Netgear EX6120 fwAcosCgiInbound buffer overflow
Description
A vulnerability classified as critical was found in Netgear EX6120 1.0.0.68. Affected by this vulnerability is the function fwAcosCgiInbound. The manipulation of the argument host leads to buffer overflow. The attack can be launched remotely. The vendor was contacted early about this disclosure but did not respond in any way.
AI Insight
LLM-synthesized narrative grounded in this CVE's description and references.

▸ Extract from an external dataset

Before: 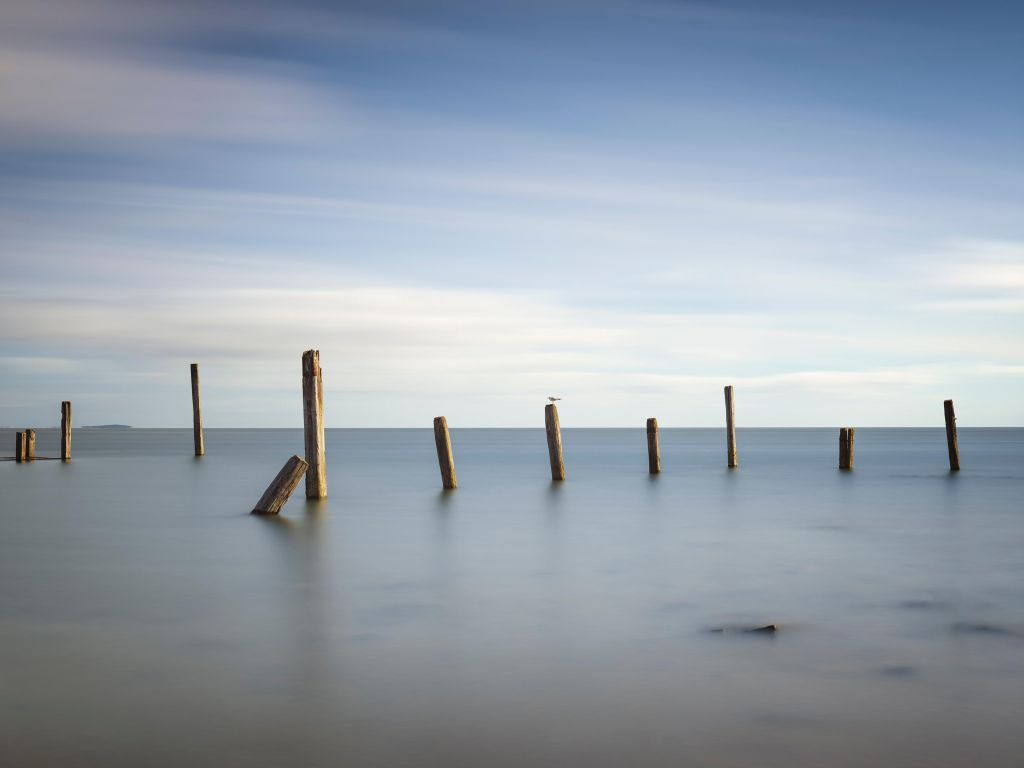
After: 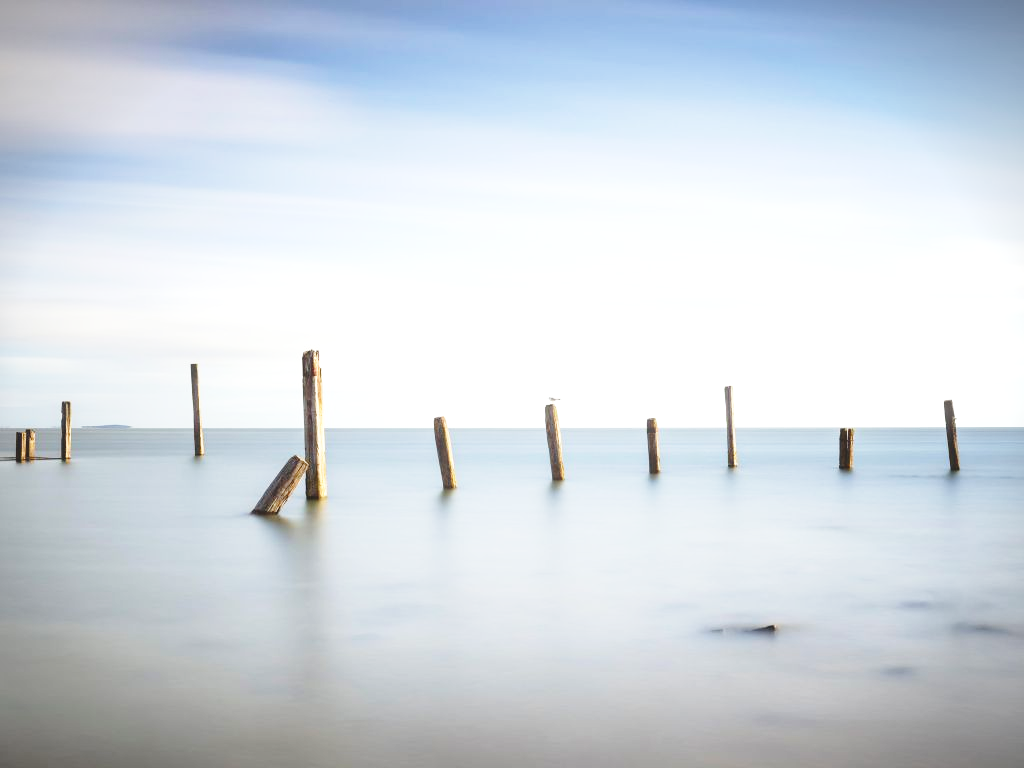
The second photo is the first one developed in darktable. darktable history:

Critical buffer overflow in Netgear EX6120 firmware 1.0.0.68 via fwAcosCgiInbound allows remote unauthenticated exploitation.
Vulnerability
A critical buffer overflow vulnerability exists in Netgear EX6120 firmware version 1.0.0.68 within the fwAcosCgiInbound function. The manipulation of the host argument leads to a buffer overflow, allowing an attacker to overwrite adjacent memory. The vulnerability is remotely exploitable without authentication. The vendor was contacted but did not respond [1].
Exploitation
An attacker can exploit this vulnerability by sending a specially crafted HTTP request to the affected device, providing an overly long host parameter to the fwAcosCgiInbound function. No authentication or prior access is required; the attack can be launched over the network from any location.
Impact
Successful exploitation of the buffer overflow can lead to arbitrary code execution at the privilege level of the affected service, likely resulting in full compromise of the device. Alternatively, it may cause a denial of service by crashing the service. The exact impact depends on the attacker's payload and the memory layout.
Mitigation
As of the publication date (2025-04-30), no official patch or firmware update has been released by Netgear. The vendor did not respond to the disclosure [1]. Users should consider isolating the device from untrusted networks or replacing it with a supported model. No workaround is available.
AI Insight generated on May 25, 2026. Synthesized from this CVE's description and the cited reference URLs; citations are validated against the source bundle.
Affected products
2Patches
0No patches discovered yet.
Vulnerability mechanics
AI mechanics synthesis has not run for this CVE yet.
References
5- vuldb.commitrethird-party-advisory
- github.com/jylsec/vuldb/blob/main/Netgear/netgear_ex6120/Buffer_overflow-fwAcosCgiInbound-port_end/README.mdmitrerelated
- vuldb.commitresignaturepermissions-required
- vuldb.commitrevdb-entrytechnical-description
- www.netgear.commitreproduct
News mentions
0No linked articles in our index yet.